Eurovision 2024: la partita di Malmö

7 Maggio 2024 di Paolo Morati

Se la memoria non ci inganna il primo Eurovision Song Contest che abbiamo seguito, in piena pre-adolescenza, fu quello del 1983. Si tenne a Monaco di Baviera con in gara Riccardo Fogli, classificatosi all’undicesimo posto. Il brano era Per Lucia. Scoperto per caso scanalando il sabato sera sul televisore a colori appena sbarcato in casa, da lì non ce ne siamo persi uno, anche negli anni di assenza italiana, A 41 stagioni (sigh) di distanza entriamo oggi nella settimana decisiva dell’edizione numero 68 che si svolge Malmö, in Svezia. Aperta parentesi: quando eravamo ragazzini per noi il Malmö (anzi il ‘Malmoe’, come ci piaceva chiamarlo) era la squadra di calcio che aveva perso la finale di Coppa dei Campioni contro il Nottingham Forest nel 1979. Finale vista in gita di classe con i compagni delle elementari. Chiusa parentesi. Riaperta parentesi: meglio o peggio del millesimo PSG-Real di cui già il giorno dopo non ci ricordiamo?
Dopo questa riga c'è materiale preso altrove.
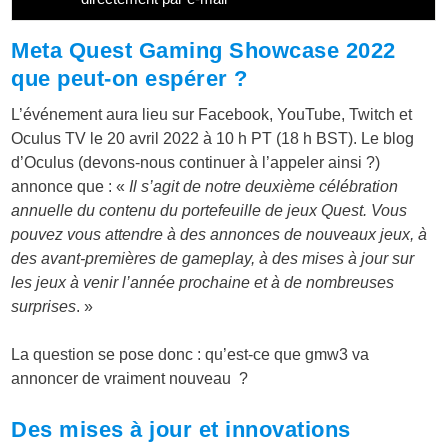
Meta Quest Gaming Showcase 2022
que peut-on espérer ?
L’événement aura lieu sur Facebook, YouTube, Twitch et
Oculus TV le 20 avril 2022 à 10 h PT (18 h BST). Le blog
d’Oculus (devons-nous continuer à l’appeler ainsi ?)
annonce que : «
Il s’agit de notre deuxième célébration
annuelle du contenu du portefeuille de jeux Quest. Vous
pouvez vous attendre à des annonces de nouveaux jeux, à
des avant-premières de gameplay, à des mises à jour sur
les jeux à venir l’année prochaine et à de nombreuses
surprises
. »
La question se pose donc : qu’est-ce que gmw3 va
annoncer de vraiment nouveau ?
Des mises à jour et innovations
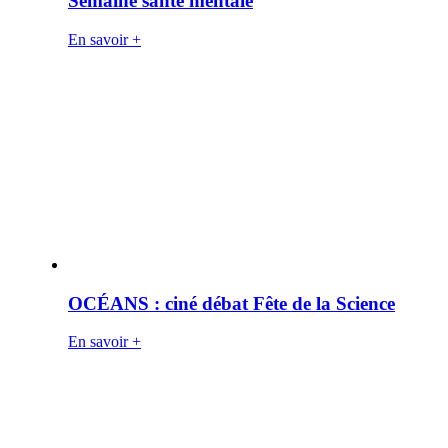
Semaine santé mentale
En savoir +
OCÉANS : ciné débat Fête de la Science
En savoir +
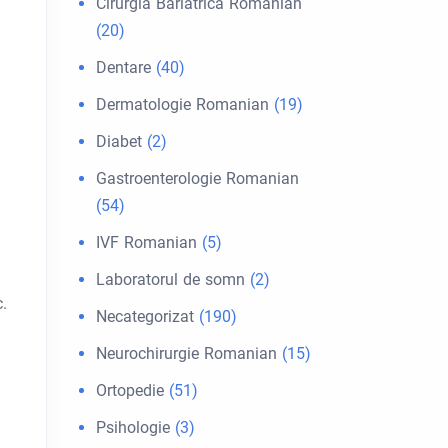
Cirurgia Bariátrica Romanian
(20)
Dentare
(40)
Dermatologie Romanian
(19)
Diabet
(2)
Gastroenterologie Romanian
(54)
IVF Romanian
(5)
Laboratorul de somn
(2)
.
Necategorizat
(190)
Neurochirurgie Romanian
(15)
Ortopedie
(51)
Psihologie
(3)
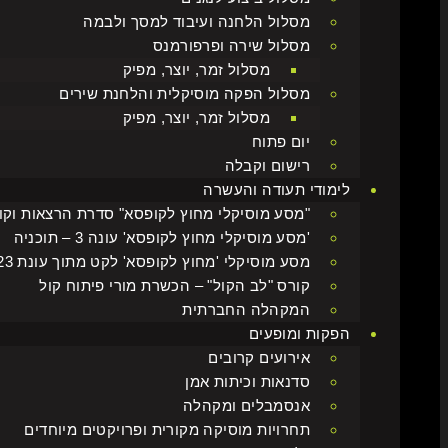
מסלול הלחנה ועיבוד למסך ולבמה
מסלול שירה ופרפורמנס
מסלול זמר, יוצר, מפיק
מסלול הפקה מוסיקלית והלחנת שירים
מסלול זמר, יוצר, מפיק
יום פתוח
רישום וקבלה
לימודי תעודה והעשרה
"מסע מוסיקלי מחוץ לקופסא" סדרת הרצאות וקו
'מסע מוסיקלי מחוץ לקופסא' עונה 3 – תוכניה
מסע מוסיקלי 'מחוץ לקופסא' לקט מתוך עונת 2022-2023
קורס "לב הקול" – הכשרת מורי פיתוח קול
המקהלה החברתית
הפקות ומופעים
אירועים קרובים
סדנאות וכיתות אמן
אנסמבלים ומקהלה
תחרויות מוסיקה מקורית ופרויקטים מיוחדים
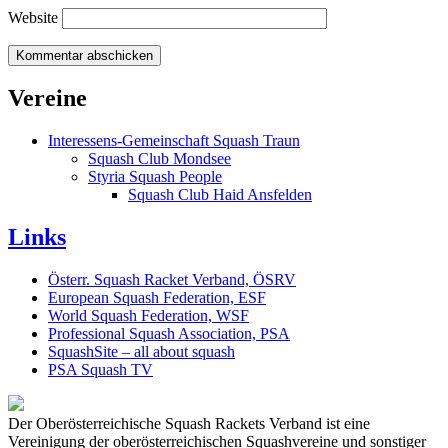
Website
Vereine
Interessens-Gemeinschaft Squash Traun
Squash Club Mondsee
Styria Squash People
Squash Club Haid Ansfelden
Links
Österr. Squash Racket Verband, ÖSRV
European Squash Federation, ESF
World Squash Federation, WSF
Professional Squash Association, PSA
SquashSite – all about squash
PSA Squash TV
Der Oberösterreichische Squash Rackets Verband ist eine
Vereinigung der oberösterreichischen Squashvereine und sonstiger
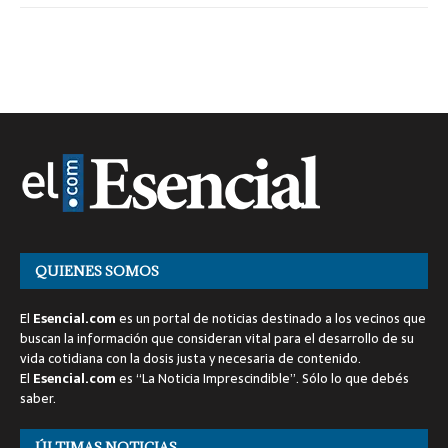
QUIENES SOMOS
El
Esencial.com
es un portal de noticias destinado a los vecinos que
buscan la información que consideran vital para el desarrollo de su
vida cotidiana con la dosis justa y necesaria de contenido.
El
Esencial.com
es “La Noticia Imprescindible”. Sólo lo que debés
saber.
ÚLTIMAS NOTICIAS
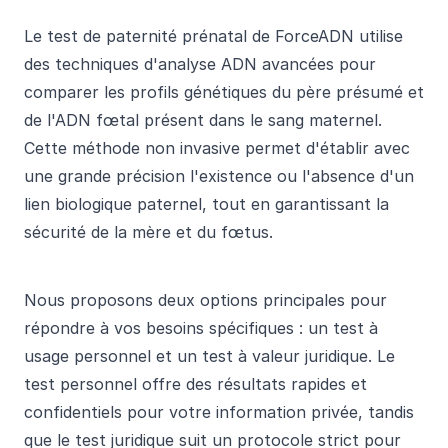
Le test de paternité prénatal de ForceADN utilise
des techniques d'analyse ADN avancées pour
comparer les profils génétiques du père présumé et
de l'ADN fœtal présent dans le sang maternel.
Cette méthode non invasive permet d'établir avec
une grande précision l'existence ou l'absence d'un
lien biologique paternel, tout en garantissant la
sécurité de la mère et du fœtus.
Nous proposons deux options principales pour
répondre à vos besoins spécifiques : un test à
usage personnel et un test à valeur juridique. Le
test personnel offre des résultats rapides et
confidentiels pour votre information privée, tandis
que le test juridique suit un protocole strict pour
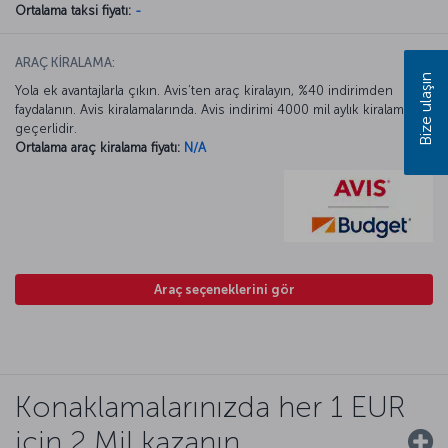
Ortalama taksi fiyatı:
-
ARAÇ KİRALAMA:
Bize ulaşın
Yola ek avantajlarla çıkın. Avis’ten araç kiralayın, %40 indirimden
faydalanın. Avis kiralamalarında. Avis indirimi 4000 mil aylık kiralamada
geçerlidir.
Ortalama araç kiralama fiyatı:
N/A
Araç seçeneklerini gör
Konaklamalarınızda her 1 EUR
için 2 Mil kazanın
Dicevamo che oggi, con la prima semifinale, si apre la gara canora che assegna il microfono di cristallo (tre le vittorie italiane) e che vede La noia di Angelina Mango tra le canzoni favorite, almeno stando alle quote dei bookmaker. Manifestazione blindata, considerate anche le polemiche sulla partecipazione di Israele (vietate le bandiere palestinesi), e ospitata in Svezia dopo l’ennesima vittoria degli scandinavi, con Tattoo di Loreen sospinta dalle giurie ai danni del trionfatore del televoto, il finlandese Käärijä e la sua Cha Cha Cha. Con tanto di fischi. Una situazione che potrebbe ripetersi anche quest’anno, con protagonisti ad esempio il croato Baby Lasagna (Rim Tim Tagi Dim) o lo svizzero Nemo (The Code), in una situazione di pronostici a dire il vero ancora piuttosto fluida e dove conteranno gli elementi scenografici ma anche il timing dell’esibizione.
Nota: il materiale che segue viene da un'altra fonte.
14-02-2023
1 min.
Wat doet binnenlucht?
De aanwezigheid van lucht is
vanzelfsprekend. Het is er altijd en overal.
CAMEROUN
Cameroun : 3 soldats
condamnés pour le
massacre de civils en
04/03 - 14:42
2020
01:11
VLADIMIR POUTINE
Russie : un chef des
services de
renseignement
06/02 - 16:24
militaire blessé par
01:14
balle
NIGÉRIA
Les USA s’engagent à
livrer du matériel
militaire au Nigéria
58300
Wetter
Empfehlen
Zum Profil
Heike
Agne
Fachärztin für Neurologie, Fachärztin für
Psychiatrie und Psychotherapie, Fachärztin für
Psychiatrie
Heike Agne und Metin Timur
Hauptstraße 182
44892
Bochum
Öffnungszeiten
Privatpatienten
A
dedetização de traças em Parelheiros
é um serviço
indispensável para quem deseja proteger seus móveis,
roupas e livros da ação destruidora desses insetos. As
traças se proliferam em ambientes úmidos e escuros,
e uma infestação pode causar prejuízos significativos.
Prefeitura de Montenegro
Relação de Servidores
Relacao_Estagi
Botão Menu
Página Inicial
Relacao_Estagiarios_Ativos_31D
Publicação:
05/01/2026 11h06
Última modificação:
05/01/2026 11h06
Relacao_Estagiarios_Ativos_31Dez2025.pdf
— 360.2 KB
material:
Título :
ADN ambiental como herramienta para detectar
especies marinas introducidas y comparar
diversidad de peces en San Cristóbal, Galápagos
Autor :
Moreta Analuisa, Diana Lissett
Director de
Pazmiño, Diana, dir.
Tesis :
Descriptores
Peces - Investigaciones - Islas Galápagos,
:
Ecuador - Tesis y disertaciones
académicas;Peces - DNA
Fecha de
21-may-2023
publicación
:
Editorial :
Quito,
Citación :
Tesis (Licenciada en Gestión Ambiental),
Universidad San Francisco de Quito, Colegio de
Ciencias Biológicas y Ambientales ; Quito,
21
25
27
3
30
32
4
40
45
A questo proposito, altre polemiche sono state innescate dai cambi di regolamento che ora consentono di televotare fin dall’apertura della finale (come accade a Sanremo) quindi anche senza teoricamente aver ascoltato i brani o viste le esibizioni già dalle semifinali. Una,modifica, hanno fatto notare i più critici, arrivata guarda caso proprio l’anno in cui la Svezia è stata estratta come prima a cantare. Svezia tra l’altro odiata da molti seguaci della manifestazione per avere in mano ormai da tempo i fili dell’organizzazione con conseguenti accuse di godere di favoritismi. Del resto l’Eurovision Song Contest, con buona pace di Toto Cutugno che nel 1990 lo vinse intonando Insieme 1992, è una gara che da un lato promuove la cosiddetta unione tra popoli (United by Music lo slogan permanente) ma dall’altro evidenzia i legami fra alcuni di loro così come le rivalità geopolitiche. E questo ancor più dopo l’allargamento via via sempre maggiore dei partecipanti che quest’anno sono 37. Con ritorno del Lussemburgo e uscita tra le altre di Bulgaria, Romania e Slovacchia, per lo più per ragioni economiche.

In tutto questo l’Italia ha quasi sempre goduto di un’ottima accoglienza, in particolare dopo il ritorno in gara avvenuto nel 2011 (secondo posto di Raphael Gualazzi). Forse perché abbiamo buoni rapporti con tutti ma anche perché di norma portiamo un prodotto dignitoso che non strizza l’occhio a un pubblico particolare, evitando baracconate varie. Poi per vincere di nuovo sono serviti i Måneskin, con un genere non certamente considerato ‘all’italiana’, ma sarà interessante vedere cosa accadrà quest’anno con Angelina Mango che già dalle prime prove sembra – stando a chi le ha viste – portare un’esibizione de La noia capace di lasciare il segno. Vincitrice? Difficile. Top5? Probabile.